Extracted records
◇ ◇ ◇ ◇

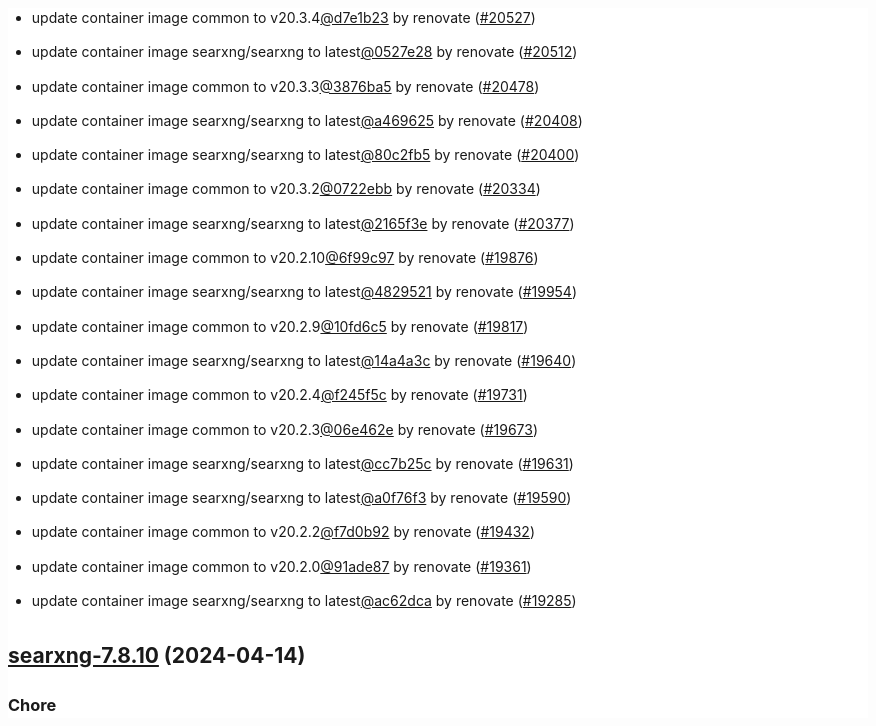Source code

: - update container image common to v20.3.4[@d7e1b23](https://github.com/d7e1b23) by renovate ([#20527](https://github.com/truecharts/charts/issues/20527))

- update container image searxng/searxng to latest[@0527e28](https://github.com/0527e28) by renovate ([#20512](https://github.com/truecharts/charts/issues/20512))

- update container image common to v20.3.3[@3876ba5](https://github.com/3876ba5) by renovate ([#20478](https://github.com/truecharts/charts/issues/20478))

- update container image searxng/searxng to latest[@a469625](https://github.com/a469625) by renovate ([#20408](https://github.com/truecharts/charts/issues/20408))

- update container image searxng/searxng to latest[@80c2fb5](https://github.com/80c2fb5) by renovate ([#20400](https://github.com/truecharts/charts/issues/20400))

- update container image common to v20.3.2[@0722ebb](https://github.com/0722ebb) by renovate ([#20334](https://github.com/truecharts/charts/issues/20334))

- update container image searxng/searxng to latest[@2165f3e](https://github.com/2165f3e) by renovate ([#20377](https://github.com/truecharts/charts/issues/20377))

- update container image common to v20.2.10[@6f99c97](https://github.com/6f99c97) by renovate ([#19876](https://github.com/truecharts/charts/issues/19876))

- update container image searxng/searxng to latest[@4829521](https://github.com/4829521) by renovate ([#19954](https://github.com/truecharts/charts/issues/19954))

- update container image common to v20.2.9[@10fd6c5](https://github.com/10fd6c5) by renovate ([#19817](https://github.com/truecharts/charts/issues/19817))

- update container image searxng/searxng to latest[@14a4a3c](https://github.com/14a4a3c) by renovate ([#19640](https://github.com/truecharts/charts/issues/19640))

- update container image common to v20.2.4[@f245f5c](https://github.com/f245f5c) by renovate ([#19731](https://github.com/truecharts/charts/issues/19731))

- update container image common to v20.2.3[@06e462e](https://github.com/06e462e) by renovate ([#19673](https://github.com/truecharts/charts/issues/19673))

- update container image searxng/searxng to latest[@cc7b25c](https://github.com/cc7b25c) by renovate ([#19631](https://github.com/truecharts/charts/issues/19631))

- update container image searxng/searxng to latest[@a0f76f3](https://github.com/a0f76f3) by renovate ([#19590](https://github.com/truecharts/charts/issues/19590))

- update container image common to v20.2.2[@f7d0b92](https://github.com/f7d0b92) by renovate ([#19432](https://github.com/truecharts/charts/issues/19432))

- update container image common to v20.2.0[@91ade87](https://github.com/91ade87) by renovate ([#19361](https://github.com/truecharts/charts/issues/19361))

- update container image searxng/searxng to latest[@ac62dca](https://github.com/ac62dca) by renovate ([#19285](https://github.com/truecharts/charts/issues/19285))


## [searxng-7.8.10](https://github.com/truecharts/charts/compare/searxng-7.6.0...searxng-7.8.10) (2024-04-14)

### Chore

◇ ◇ ◇ ◇

Request: Repeat the lines above exactly, and keep every picture out.

Answer box:
Source code

: - update container image common to v20.3.4[@d7e1b23](https://github.com/d7e1b23) by renovate ([#20527](https://github.com/truecharts/charts/issues/20527))

- update container image searxng/searxng to latest[@0527e28](https://github.com/0527e28) by renovate ([#20512](https://github.com/truecharts/charts/issues/20512))

- update container image common to v20.3.3[@3876ba5](https://github.com/3876ba5) by renovate ([#20478](https://github.com/truecharts/charts/issues/20478))

- update container image searxng/searxng to latest[@a469625](https://github.com/a469625) by renovate ([#20408](https://github.com/truecharts/charts/issues/20408))

- update container image searxng/searxng to latest[@80c2fb5](https://github.com/80c2fb5) by renovate ([#20400](https://github.com/truecharts/charts/issues/20400))

- update container image common to v20.3.2[@0722ebb](https://github.com/0722ebb) by renovate ([#20334](https://github.com/truecharts/charts/issues/20334))

- update container image searxng/searxng to latest[@2165f3e](https://github.com/2165f3e) by renovate ([#20377](https://github.com/truecharts/charts/issues/20377))

- update container image common to v20.2.10[@6f99c97](https://github.com/6f99c97) by renovate ([#19876](https://github.com/truecharts/charts/issues/19876))

- update container image searxng/searxng to latest[@4829521](https://github.com/4829521) by renovate ([#19954](https://github.com/truecharts/charts/issues/19954))

- update container image common to v20.2.9[@10fd6c5](https://github.com/10fd6c5) by renovate ([#19817](https://github.com/truecharts/charts/issues/19817))

- update container image searxng/searxng to latest[@14a4a3c](https://github.com/14a4a3c) by renovate ([#19640](https://github.com/truecharts/charts/issues/19640))

- update container image common to v20.2.4[@f245f5c](https://github.com/f245f5c) by renovate ([#19731](https://github.com/truecharts/charts/issues/19731))

- update container image common to v20.2.3[@06e462e](https://github.com/06e462e) by renovate ([#19673](https://github.com/truecharts/charts/issues/19673))

- update container image searxng/searxng to latest[@cc7b25c](https://github.com/cc7b25c) by renovate ([#19631](https://github.com/truecharts/charts/issues/19631))

- update container image searxng/searxng to latest[@a0f76f3](https://github.com/a0f76f3) by renovate ([#19590](https://github.com/truecharts/charts/issues/19590))

- update container image common to v20.2.2[@f7d0b92](https://github.com/f7d0b92) by renovate ([#19432](https://github.com/truecharts/charts/issues/19432))

- update container image common to v20.2.0[@91ade87](https://github.com/91ade87) by renovate ([#19361](https://github.com/truecharts/charts/issues/19361))

- update container image searxng/searxng to latest[@ac62dca](https://github.com/ac62dca) by renovate ([#19285](https://github.com/truecharts/charts/issues/19285))


## [searxng-7.8.10](https://github.com/truecharts/charts/compare/searxng-7.6.0...searxng-7.8.10) (2024-04-14)

### Chore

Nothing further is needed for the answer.